Checking Route Tables
You can check the route tables available with ip route show table all, or grep for your station to see more quickly what route table is assigned to your station. Usually route tables match the number of the station master interface.
root # ip li sh wlan0
22: wlan0: <BROADCAST,MULTICAST,UP,LOWER_UP> mtu 1500 qdisc noqueue master _vrf17 state UP mode DORMANT group default qlen 1000
link/ether 04:f0:21:3f:00:08 brd ff:ff:ff:ff:ff:ff permaddr 04:f0:21:2a:dc:08
root # ip route show table 17
default via 10.40.0.1 dev wlan0
10.40.0.0/20 dev wlan0 scope link src 10.40.0.75
local 10.40.0.75 dev wlan0 proto kernel scope host src 10.40.0.75
broadcast 10.40.15.255 dev wlan0 proto kernel scope link src 10.40.0.75
Prediction the Route
You can match up the route between a station and a destination using ip route get
root # ./vrf_exec.bash wlan0 ip route get 10.40.0.1 from 10.40.0.75
10.40.0.1 from 10.40.0.75 via 192.168.92.1 dev eth0 uid 0
cache
You might think that looks weird.

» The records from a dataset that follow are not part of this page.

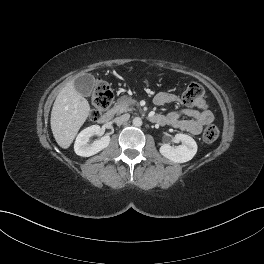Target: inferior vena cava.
Returning a JSON list of instances; mask_svg holds the SVG:
<instances>
[{"label": "inferior vena cava", "instance_id": "obj_1", "mask_svg": "<svg viewBox=\"0 0 264 264\" xmlns=\"http://www.w3.org/2000/svg\"><path fill=\"white\" fill-rule=\"evenodd\" d=\"M129 118H130V115L127 113V114H123L119 117H116L114 119V121L117 125H121V124L126 123L129 120Z\"/></svg>", "mask_w": 264, "mask_h": 264}]
</instances>
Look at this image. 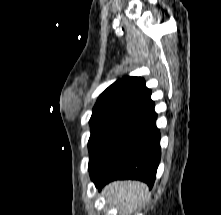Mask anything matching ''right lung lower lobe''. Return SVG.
<instances>
[{"label": "right lung lower lobe", "instance_id": "obj_1", "mask_svg": "<svg viewBox=\"0 0 221 215\" xmlns=\"http://www.w3.org/2000/svg\"><path fill=\"white\" fill-rule=\"evenodd\" d=\"M156 118L154 103L137 110L107 142L89 168L99 190L116 179L140 180L152 188L161 156Z\"/></svg>", "mask_w": 221, "mask_h": 215}]
</instances>
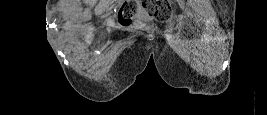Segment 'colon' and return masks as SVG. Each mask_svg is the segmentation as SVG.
<instances>
[{"label": "colon", "mask_w": 267, "mask_h": 115, "mask_svg": "<svg viewBox=\"0 0 267 115\" xmlns=\"http://www.w3.org/2000/svg\"><path fill=\"white\" fill-rule=\"evenodd\" d=\"M141 8L158 22H166L172 15L169 0H130L120 7L118 22L124 26H143V21L139 19Z\"/></svg>", "instance_id": "colon-1"}]
</instances>
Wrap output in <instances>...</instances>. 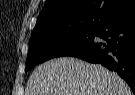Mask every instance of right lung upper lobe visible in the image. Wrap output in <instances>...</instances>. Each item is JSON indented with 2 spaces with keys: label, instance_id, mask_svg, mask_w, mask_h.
<instances>
[{
  "label": "right lung upper lobe",
  "instance_id": "cb5924a9",
  "mask_svg": "<svg viewBox=\"0 0 135 95\" xmlns=\"http://www.w3.org/2000/svg\"><path fill=\"white\" fill-rule=\"evenodd\" d=\"M135 15L134 0H46L32 37L93 30L108 20Z\"/></svg>",
  "mask_w": 135,
  "mask_h": 95
}]
</instances>
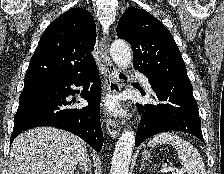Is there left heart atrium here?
Wrapping results in <instances>:
<instances>
[{"label":"left heart atrium","instance_id":"39dd6f15","mask_svg":"<svg viewBox=\"0 0 224 174\" xmlns=\"http://www.w3.org/2000/svg\"><path fill=\"white\" fill-rule=\"evenodd\" d=\"M106 106H107L108 110L114 114L121 113V108L119 106L117 99H115V98L107 99Z\"/></svg>","mask_w":224,"mask_h":174}]
</instances>
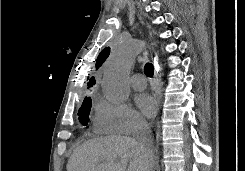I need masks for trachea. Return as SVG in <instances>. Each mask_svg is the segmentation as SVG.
I'll return each mask as SVG.
<instances>
[{"instance_id":"3493384b","label":"trachea","mask_w":245,"mask_h":171,"mask_svg":"<svg viewBox=\"0 0 245 171\" xmlns=\"http://www.w3.org/2000/svg\"><path fill=\"white\" fill-rule=\"evenodd\" d=\"M144 73L148 77H152L154 74V67L151 63H146L144 66Z\"/></svg>"}]
</instances>
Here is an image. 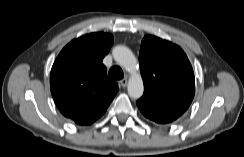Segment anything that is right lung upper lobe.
<instances>
[{"label": "right lung upper lobe", "instance_id": "1", "mask_svg": "<svg viewBox=\"0 0 244 157\" xmlns=\"http://www.w3.org/2000/svg\"><path fill=\"white\" fill-rule=\"evenodd\" d=\"M113 44L109 33H91L72 40L52 66L50 88L60 112L79 125H90L107 110L118 92L102 64Z\"/></svg>", "mask_w": 244, "mask_h": 157}]
</instances>
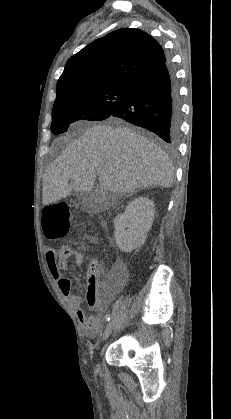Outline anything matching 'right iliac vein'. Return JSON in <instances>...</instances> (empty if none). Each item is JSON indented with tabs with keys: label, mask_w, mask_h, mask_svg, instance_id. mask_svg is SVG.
<instances>
[{
	"label": "right iliac vein",
	"mask_w": 231,
	"mask_h": 419,
	"mask_svg": "<svg viewBox=\"0 0 231 419\" xmlns=\"http://www.w3.org/2000/svg\"><path fill=\"white\" fill-rule=\"evenodd\" d=\"M113 329H114V321L112 320L107 324V326L105 328V331H104L103 337H102L103 341H105L111 335ZM98 366H99V364H97V367Z\"/></svg>",
	"instance_id": "obj_1"
}]
</instances>
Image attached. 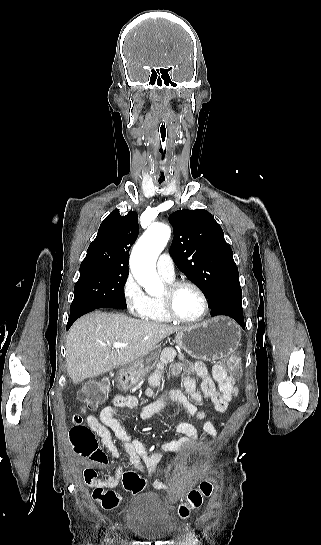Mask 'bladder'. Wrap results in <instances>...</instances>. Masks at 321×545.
Here are the masks:
<instances>
[{"mask_svg": "<svg viewBox=\"0 0 321 545\" xmlns=\"http://www.w3.org/2000/svg\"><path fill=\"white\" fill-rule=\"evenodd\" d=\"M124 524L136 537L150 542L165 540L174 531L165 501L152 492L140 493L129 502L124 513Z\"/></svg>", "mask_w": 321, "mask_h": 545, "instance_id": "bladder-1", "label": "bladder"}]
</instances>
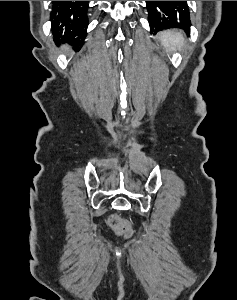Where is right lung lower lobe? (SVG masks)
I'll return each mask as SVG.
<instances>
[{
	"mask_svg": "<svg viewBox=\"0 0 237 300\" xmlns=\"http://www.w3.org/2000/svg\"><path fill=\"white\" fill-rule=\"evenodd\" d=\"M89 1H53L51 30L56 43H69L74 49L84 44L88 26Z\"/></svg>",
	"mask_w": 237,
	"mask_h": 300,
	"instance_id": "obj_1",
	"label": "right lung lower lobe"
}]
</instances>
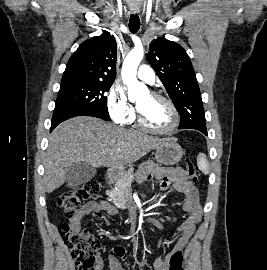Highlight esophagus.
Instances as JSON below:
<instances>
[{"label": "esophagus", "instance_id": "obj_1", "mask_svg": "<svg viewBox=\"0 0 267 270\" xmlns=\"http://www.w3.org/2000/svg\"><path fill=\"white\" fill-rule=\"evenodd\" d=\"M131 11H132L133 14H138V13H139V8L133 7V8L131 9Z\"/></svg>", "mask_w": 267, "mask_h": 270}]
</instances>
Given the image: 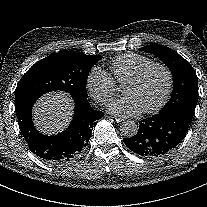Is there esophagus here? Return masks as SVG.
Returning a JSON list of instances; mask_svg holds the SVG:
<instances>
[{
	"mask_svg": "<svg viewBox=\"0 0 207 207\" xmlns=\"http://www.w3.org/2000/svg\"><path fill=\"white\" fill-rule=\"evenodd\" d=\"M108 118L113 122V124L118 125L121 122L120 117L109 115Z\"/></svg>",
	"mask_w": 207,
	"mask_h": 207,
	"instance_id": "esophagus-1",
	"label": "esophagus"
}]
</instances>
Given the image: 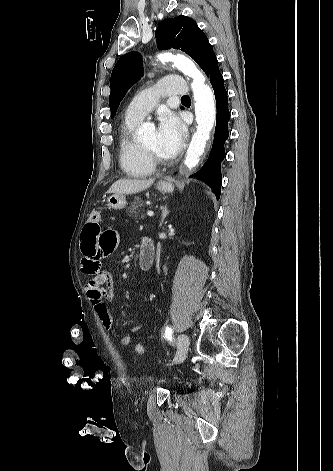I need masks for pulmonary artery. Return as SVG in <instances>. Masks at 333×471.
Segmentation results:
<instances>
[{"label": "pulmonary artery", "mask_w": 333, "mask_h": 471, "mask_svg": "<svg viewBox=\"0 0 333 471\" xmlns=\"http://www.w3.org/2000/svg\"><path fill=\"white\" fill-rule=\"evenodd\" d=\"M187 93L188 86L183 77L179 75L167 76L133 98L125 110V117L141 120L152 111L160 97L186 95Z\"/></svg>", "instance_id": "e3ab8cb5"}]
</instances>
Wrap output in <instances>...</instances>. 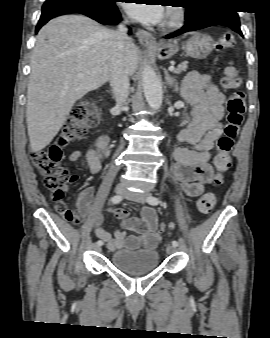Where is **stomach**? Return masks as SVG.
Wrapping results in <instances>:
<instances>
[{
  "label": "stomach",
  "instance_id": "obj_1",
  "mask_svg": "<svg viewBox=\"0 0 270 338\" xmlns=\"http://www.w3.org/2000/svg\"><path fill=\"white\" fill-rule=\"evenodd\" d=\"M213 48V41L211 37L200 33H193L184 43H182V49L185 54L195 59L206 58ZM179 51V41H171L162 43L155 53L157 56L164 60L174 56Z\"/></svg>",
  "mask_w": 270,
  "mask_h": 338
}]
</instances>
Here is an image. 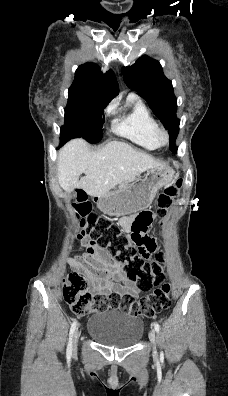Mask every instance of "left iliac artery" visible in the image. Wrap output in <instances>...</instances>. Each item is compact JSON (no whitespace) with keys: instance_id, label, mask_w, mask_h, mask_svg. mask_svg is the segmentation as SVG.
<instances>
[{"instance_id":"left-iliac-artery-1","label":"left iliac artery","mask_w":228,"mask_h":396,"mask_svg":"<svg viewBox=\"0 0 228 396\" xmlns=\"http://www.w3.org/2000/svg\"><path fill=\"white\" fill-rule=\"evenodd\" d=\"M154 328H155V331L158 333L159 330H160V325L157 322H155L154 323Z\"/></svg>"}]
</instances>
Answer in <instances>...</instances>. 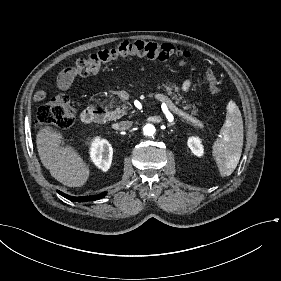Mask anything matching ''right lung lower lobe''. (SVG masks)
<instances>
[{
  "mask_svg": "<svg viewBox=\"0 0 281 281\" xmlns=\"http://www.w3.org/2000/svg\"><path fill=\"white\" fill-rule=\"evenodd\" d=\"M60 195L67 198L68 200L75 201V202H85V201H93L103 198L106 195V192L100 193L98 195L92 196H82V197H73L67 194L62 193L61 191H57Z\"/></svg>",
  "mask_w": 281,
  "mask_h": 281,
  "instance_id": "1",
  "label": "right lung lower lobe"
}]
</instances>
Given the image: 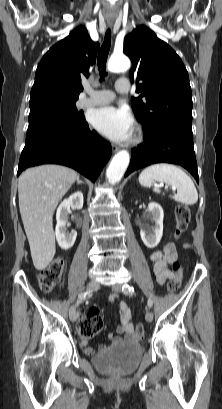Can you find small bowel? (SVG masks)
Segmentation results:
<instances>
[{"label":"small bowel","instance_id":"obj_1","mask_svg":"<svg viewBox=\"0 0 222 409\" xmlns=\"http://www.w3.org/2000/svg\"><path fill=\"white\" fill-rule=\"evenodd\" d=\"M188 244H184V248H187ZM173 266L179 269L182 263L177 260V250L172 242H167L164 244L163 248L156 250L150 255V261L153 264V272L156 277L157 282L160 285L165 284L167 281L176 279V274L169 270L168 265L172 261ZM108 299L111 303L118 301L119 312H120V324L116 329V334L109 333L108 338L114 344H120L123 342H135L136 337L134 333V325L132 322V310L128 304L124 301H119L116 294H110ZM101 318V317H100ZM81 345L84 352L87 355H93L95 350L89 346L88 340L82 339ZM108 348L107 345L103 344L99 347L100 351L103 352Z\"/></svg>","mask_w":222,"mask_h":409}]
</instances>
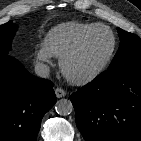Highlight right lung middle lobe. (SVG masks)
<instances>
[{
    "label": "right lung middle lobe",
    "instance_id": "obj_1",
    "mask_svg": "<svg viewBox=\"0 0 141 141\" xmlns=\"http://www.w3.org/2000/svg\"><path fill=\"white\" fill-rule=\"evenodd\" d=\"M17 26L9 21L0 25V55L8 54L11 46V40L16 32Z\"/></svg>",
    "mask_w": 141,
    "mask_h": 141
}]
</instances>
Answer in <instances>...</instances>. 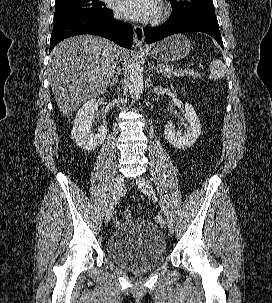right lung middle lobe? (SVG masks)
Segmentation results:
<instances>
[{
  "instance_id": "obj_1",
  "label": "right lung middle lobe",
  "mask_w": 272,
  "mask_h": 303,
  "mask_svg": "<svg viewBox=\"0 0 272 303\" xmlns=\"http://www.w3.org/2000/svg\"><path fill=\"white\" fill-rule=\"evenodd\" d=\"M112 10L107 9L100 0H62L55 2L53 22L83 13L106 14Z\"/></svg>"
}]
</instances>
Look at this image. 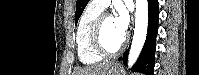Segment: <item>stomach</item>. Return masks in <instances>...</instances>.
Returning a JSON list of instances; mask_svg holds the SVG:
<instances>
[{
	"mask_svg": "<svg viewBox=\"0 0 199 75\" xmlns=\"http://www.w3.org/2000/svg\"><path fill=\"white\" fill-rule=\"evenodd\" d=\"M109 75H121V70L118 66H112Z\"/></svg>",
	"mask_w": 199,
	"mask_h": 75,
	"instance_id": "1",
	"label": "stomach"
}]
</instances>
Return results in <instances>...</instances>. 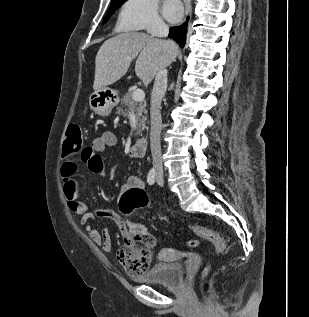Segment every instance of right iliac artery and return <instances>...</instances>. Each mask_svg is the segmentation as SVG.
Returning a JSON list of instances; mask_svg holds the SVG:
<instances>
[{
	"instance_id": "82829eb1",
	"label": "right iliac artery",
	"mask_w": 309,
	"mask_h": 317,
	"mask_svg": "<svg viewBox=\"0 0 309 317\" xmlns=\"http://www.w3.org/2000/svg\"><path fill=\"white\" fill-rule=\"evenodd\" d=\"M147 182L149 185H153L155 183V170L153 168L148 173Z\"/></svg>"
}]
</instances>
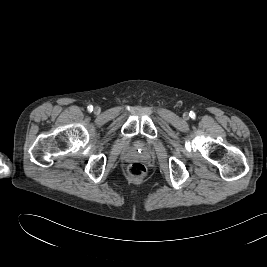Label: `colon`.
Segmentation results:
<instances>
[{"label":"colon","instance_id":"obj_1","mask_svg":"<svg viewBox=\"0 0 267 267\" xmlns=\"http://www.w3.org/2000/svg\"><path fill=\"white\" fill-rule=\"evenodd\" d=\"M128 173L133 179H142L146 175V167L136 162L129 166Z\"/></svg>","mask_w":267,"mask_h":267}]
</instances>
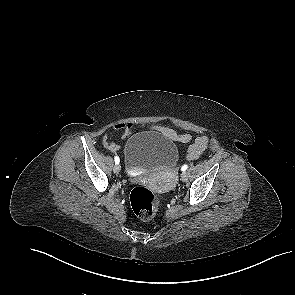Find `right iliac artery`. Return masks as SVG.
<instances>
[{
    "label": "right iliac artery",
    "mask_w": 295,
    "mask_h": 295,
    "mask_svg": "<svg viewBox=\"0 0 295 295\" xmlns=\"http://www.w3.org/2000/svg\"><path fill=\"white\" fill-rule=\"evenodd\" d=\"M114 159H115V163L116 164H119V157L118 156H115Z\"/></svg>",
    "instance_id": "1"
}]
</instances>
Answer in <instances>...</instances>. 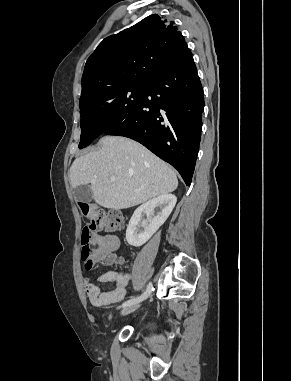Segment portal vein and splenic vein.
<instances>
[{"label":"portal vein and splenic vein","instance_id":"18ae733b","mask_svg":"<svg viewBox=\"0 0 291 381\" xmlns=\"http://www.w3.org/2000/svg\"><path fill=\"white\" fill-rule=\"evenodd\" d=\"M111 181H113V182H114V181H115V179L112 177V178H111Z\"/></svg>","mask_w":291,"mask_h":381}]
</instances>
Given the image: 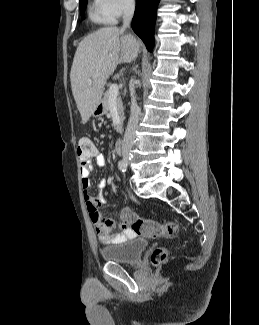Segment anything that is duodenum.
Masks as SVG:
<instances>
[{
    "label": "duodenum",
    "mask_w": 259,
    "mask_h": 325,
    "mask_svg": "<svg viewBox=\"0 0 259 325\" xmlns=\"http://www.w3.org/2000/svg\"><path fill=\"white\" fill-rule=\"evenodd\" d=\"M123 150V140L118 139L115 143V151L116 153H121Z\"/></svg>",
    "instance_id": "duodenum-1"
}]
</instances>
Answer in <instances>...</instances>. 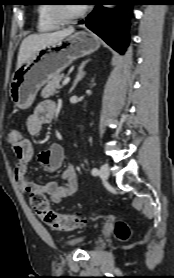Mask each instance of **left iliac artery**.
Listing matches in <instances>:
<instances>
[{"instance_id": "left-iliac-artery-1", "label": "left iliac artery", "mask_w": 174, "mask_h": 278, "mask_svg": "<svg viewBox=\"0 0 174 278\" xmlns=\"http://www.w3.org/2000/svg\"><path fill=\"white\" fill-rule=\"evenodd\" d=\"M92 175L96 176L99 174V171L97 168H93L92 171H91Z\"/></svg>"}]
</instances>
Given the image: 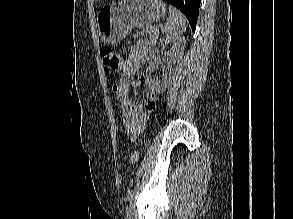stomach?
<instances>
[{"label":"stomach","mask_w":293,"mask_h":219,"mask_svg":"<svg viewBox=\"0 0 293 219\" xmlns=\"http://www.w3.org/2000/svg\"><path fill=\"white\" fill-rule=\"evenodd\" d=\"M166 14L161 0H122L104 6L97 14V27L104 43H118L133 27L145 28Z\"/></svg>","instance_id":"obj_1"}]
</instances>
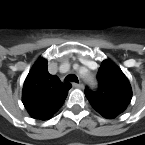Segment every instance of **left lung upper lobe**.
<instances>
[{"label":"left lung upper lobe","instance_id":"5c2ea615","mask_svg":"<svg viewBox=\"0 0 145 145\" xmlns=\"http://www.w3.org/2000/svg\"><path fill=\"white\" fill-rule=\"evenodd\" d=\"M99 88L96 92L85 90L91 106L107 119L121 114L129 105L132 89L124 73L113 62L105 60L98 70Z\"/></svg>","mask_w":145,"mask_h":145}]
</instances>
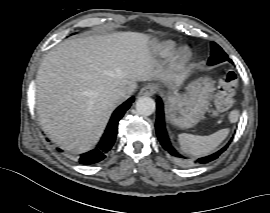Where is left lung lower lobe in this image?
<instances>
[{
    "instance_id": "1",
    "label": "left lung lower lobe",
    "mask_w": 270,
    "mask_h": 213,
    "mask_svg": "<svg viewBox=\"0 0 270 213\" xmlns=\"http://www.w3.org/2000/svg\"><path fill=\"white\" fill-rule=\"evenodd\" d=\"M156 134L158 136V139L162 145V147L170 154V156L172 157V159L183 166H187V165H191V164H205L208 162H211L213 160H215L216 158H218L228 147L229 143L224 146L222 149H220L219 151L206 156V157H202L199 159H196L194 161L189 160L188 158L182 156L181 154H179L175 148L172 146L166 129H165V125H164V112H163V104L161 99L159 98L157 101V119H156Z\"/></svg>"
}]
</instances>
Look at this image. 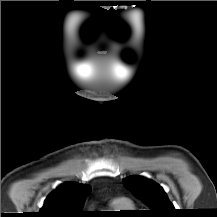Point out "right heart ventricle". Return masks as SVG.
I'll list each match as a JSON object with an SVG mask.
<instances>
[{
  "label": "right heart ventricle",
  "instance_id": "e07e8e85",
  "mask_svg": "<svg viewBox=\"0 0 217 217\" xmlns=\"http://www.w3.org/2000/svg\"><path fill=\"white\" fill-rule=\"evenodd\" d=\"M109 208L112 211L122 212V211H127V210L134 209V205L129 200H126V199H117V200L112 201L109 204Z\"/></svg>",
  "mask_w": 217,
  "mask_h": 217
}]
</instances>
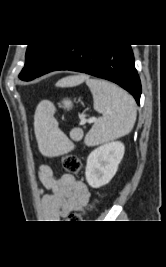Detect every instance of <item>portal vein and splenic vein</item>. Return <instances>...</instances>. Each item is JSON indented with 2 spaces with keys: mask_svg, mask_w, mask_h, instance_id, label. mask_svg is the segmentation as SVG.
<instances>
[{
  "mask_svg": "<svg viewBox=\"0 0 166 267\" xmlns=\"http://www.w3.org/2000/svg\"><path fill=\"white\" fill-rule=\"evenodd\" d=\"M94 121H95V119H94V118H91V119L85 120L84 122L92 123V122H94Z\"/></svg>",
  "mask_w": 166,
  "mask_h": 267,
  "instance_id": "1",
  "label": "portal vein and splenic vein"
}]
</instances>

In fact, I don’t know why eth0 is there at all.
Using Perf to Trace the calls
This is a fascinating way to use perf (which uses eBPF probably) to see what actually is happening when doing a ping:
# ./vrf_exec.bash wlan0 perf trace --no-syscalls --event 'net:*' ping -R -O -c1 -n -B -I wlan0 lanforge.net
PING www.lanforge.net (10.41.0.1) from 10.40.0.75 wlan0: 56(124) bytes of data.
0.000 ping/1880863 net:net_dev_queue(skbaddr: 0xffff88818fffa400, len: 138, name: "wlan0")
0.007 ping/1880863 net:net_dev_start_xmit(name: "wlan0", skbaddr: 0xffff88818fffa400, protocol: 2048, len: 138, network_offset: 14, transport_offset_valid: 1, transport_offset: 74)
0.029 ping/1880863 net:net_dev_xmit(skbaddr: 0xffff88818fffa400, len: 138, name: "wlan0")
From 10.40.0.1 icmp_seq=1 Destination Host Unreachable
--- www.lanforge.net ping statistics ---
1 packets transmitted, 0 received, +1 errors, 100% packet loss, time 0ms
1.133 ping/1880863 net:net_dev_queue(skbaddr: 0xffff888121376ce8, len: 174, name: "eth0")
1.137 ping/1880863 net:net_dev_start_xmit(name: "eth0", skbaddr: 0xffff888121376ce8, protocol: 2048, ip_summed: 3, len: 174, data_len: 108, network_offset: 14, transport_offset_valid: 1, transport_offset: 34, gso_segs: 1, gso_type: 1)
1.140 ping/1880863 net:net_dev_xmit(skbaddr: 0xffff888121376ce8, len: 174, name: "eth0")
Notice how since 10.41.0.1 is not routable (unlike 10.41.0.1) ping digs down to the interface with the default route (eth0) and attempts to use that.
Using getent
Another easy way to see if your configuration is doing what you want is to check how nsswitch is configured by using getent:
# ./vrf_exec.bash sta0000 getent ahosts www.lanforge.net
10.41.0.1 STREAM www.lanforge.net
10.41.0.1 DGRAM
10.41.0.1 RAW
This is much easier to use, if we were paying attention to what was in our /etc/hosts
file, we would have spotted this typo sooner!